Eis que, de repente, foi visitado pelo Senhor, e seu coração ficou repleto de tanta doçura, que não podia nem falar, nem se mexer, e era incapaz de sentir ou de ouvir outra coisa, a não ser aquela doçura que de tal modo o alienara do sentido carnal que, como ele mesmo disse depois, mesmo se naquele momento fosse cortado em pedaços, não poderia mover-se daquele lugar. Quando os companheiros olharam para trás e o viram tão longe deles, voltaram e, aterrorizados, viram-no como que mudado em um outro homem. E perguntaram-lhe: “Em que pensaste que não vieste conosco? Será que pensaste em te casar?”
Respondeu-lhes com viva voz: “Dissestes a verdade, eu estava pensando em receber a esposa mais nobre, mais rica e mais bela que jamais vistes”. Zombaram dele. Mas ele disse isso não por si mesmo e sim inspirado por Deus; pois essa esposa era a verdadeira religião que abraçou, mais nobre, mais rica e mais bela que as outras pela pobreza. Desde aquela hora começou a considerar-se de pouco valor e a desprezar as coisas que antes tinha amado; mas ainda não plenamente, porque ainda não tinha se desligado de uma vez das vaidades do século.

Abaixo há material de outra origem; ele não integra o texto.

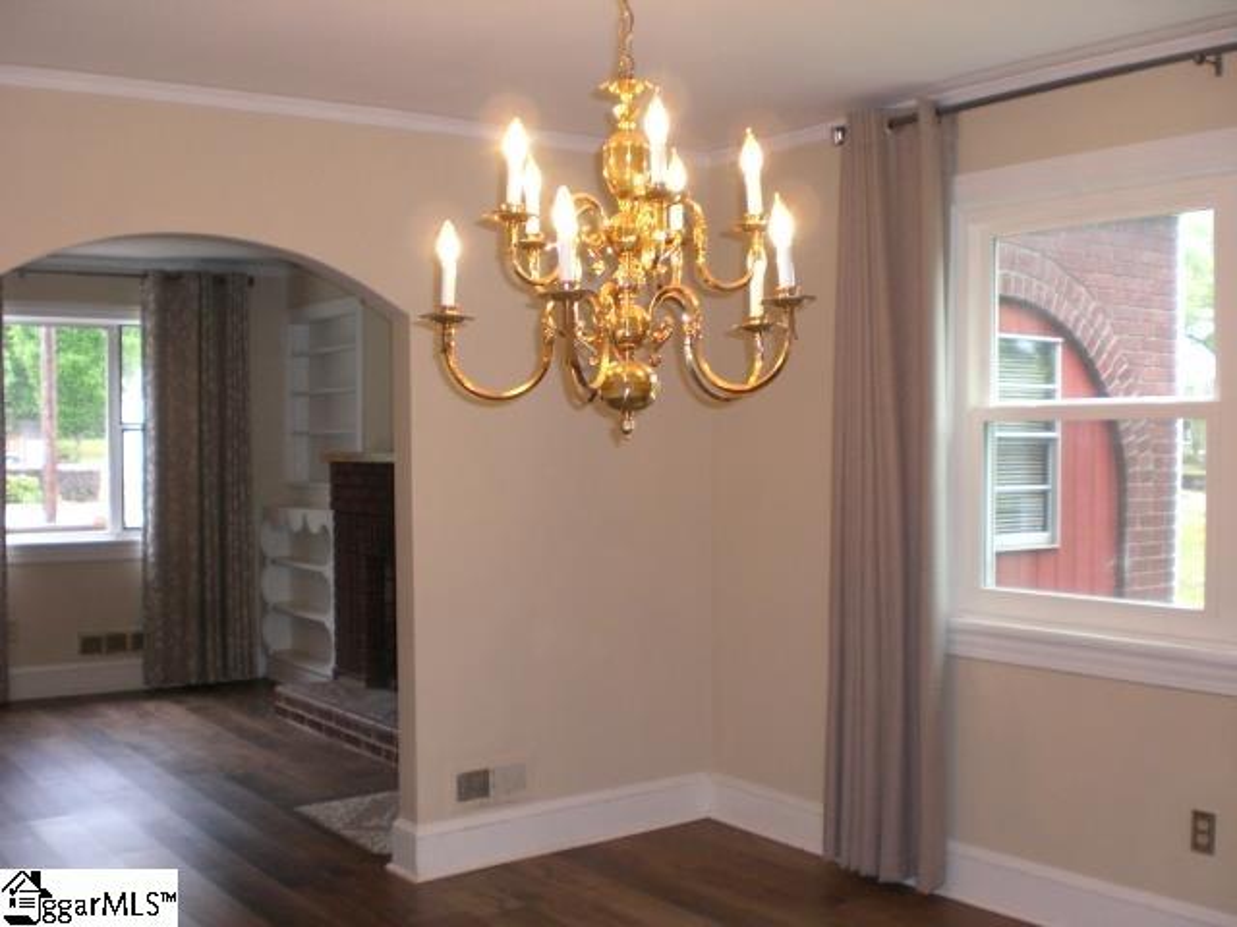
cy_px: 464
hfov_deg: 49.0
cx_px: 618
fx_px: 1358
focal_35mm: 38
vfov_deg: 37.7
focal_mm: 6.3
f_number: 3.1
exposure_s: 1/60
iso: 200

Aos poucos, porém, subtraindo-se ao tumulto do mundo, procurava guardar Jesus Cristo no seu interior, ia muitas vezes, quase todos os dias, fazer orações em lugar secreto.
Embora no passado sempre tivesse sido benfeitor dos pobres, contudo, desde esse instante, propôs mais firmemente em seu coração que nunca mais negaria uma esmola a nenhum pobre que lhe pedisse por amor de Deus, mas que faria esmolas com maior boa vontade e em maior abundância do que costumava. Por isso sempre dava dinheiro, se podia, a qualquer pobre que lhe pedisse esmola fora de casa. Se estivesse sem dinheiro, dava-lhe o gorro ou o cinto, a fim de não mandá-lo embora vazio. Se nem isto tivesse, ia a algum lugar oculto, tirava a camisa e a mandava para o pobre, para que a levasse por amor de Deus. Comprava também utensílios necessários ao decoro das igrejas e os enviava ainda mais secretamente aos sacerdotes mais pobres.
Quando o pai estava ausente e ele ficava em casa, mesmo que comesse sozinho com a mãe, enchia a mesa de pães como se a preparasse para toda uma família. Quando a mãe lhe perguntava por que punha tantos pães à mesa, respondia que fazia isto para dar esmola aos pobres, porque havia prometido dar esmolas a todos que a pedissem por amor de Deus. A mãe, que o amava mais que a todos os outros filhos, tolerava-o nessas coisas, observando o que era feito por ele e ficando muito admirada com isso em seu coração. Portanto, assim mudado pela graça de Deus, embora ainda estivesse em hábito secular, desejava estar em alguma cidade, onde, desconhecido, pudesse tirar as próprias roupas e vestir as roupas emprestadas de algum pobre, para experimentar pedir esmolas pelo amor de Deus.
Aconteceu que nesse tempo foi a Roma, por causa de uma peregrinação. Entrando na Igreja de São Pedro, observou que as ofertas de certas pessoas eram pequenas e disse consigo mesmo: “Se o Príncipe dos Apóstolos deve ser honrado com magnificência, como é que essa gente faz ofertas tão mesquinhas na igreja onde repousa o seu corpo?” Então pôs a mão na bolsa com muito fervor, tirou-a cheia de moedas e as jogou pela janela do altar, fazendo tanto barulho que todos os que estavam presentes ficaram muito admirados com a magnífica oferta.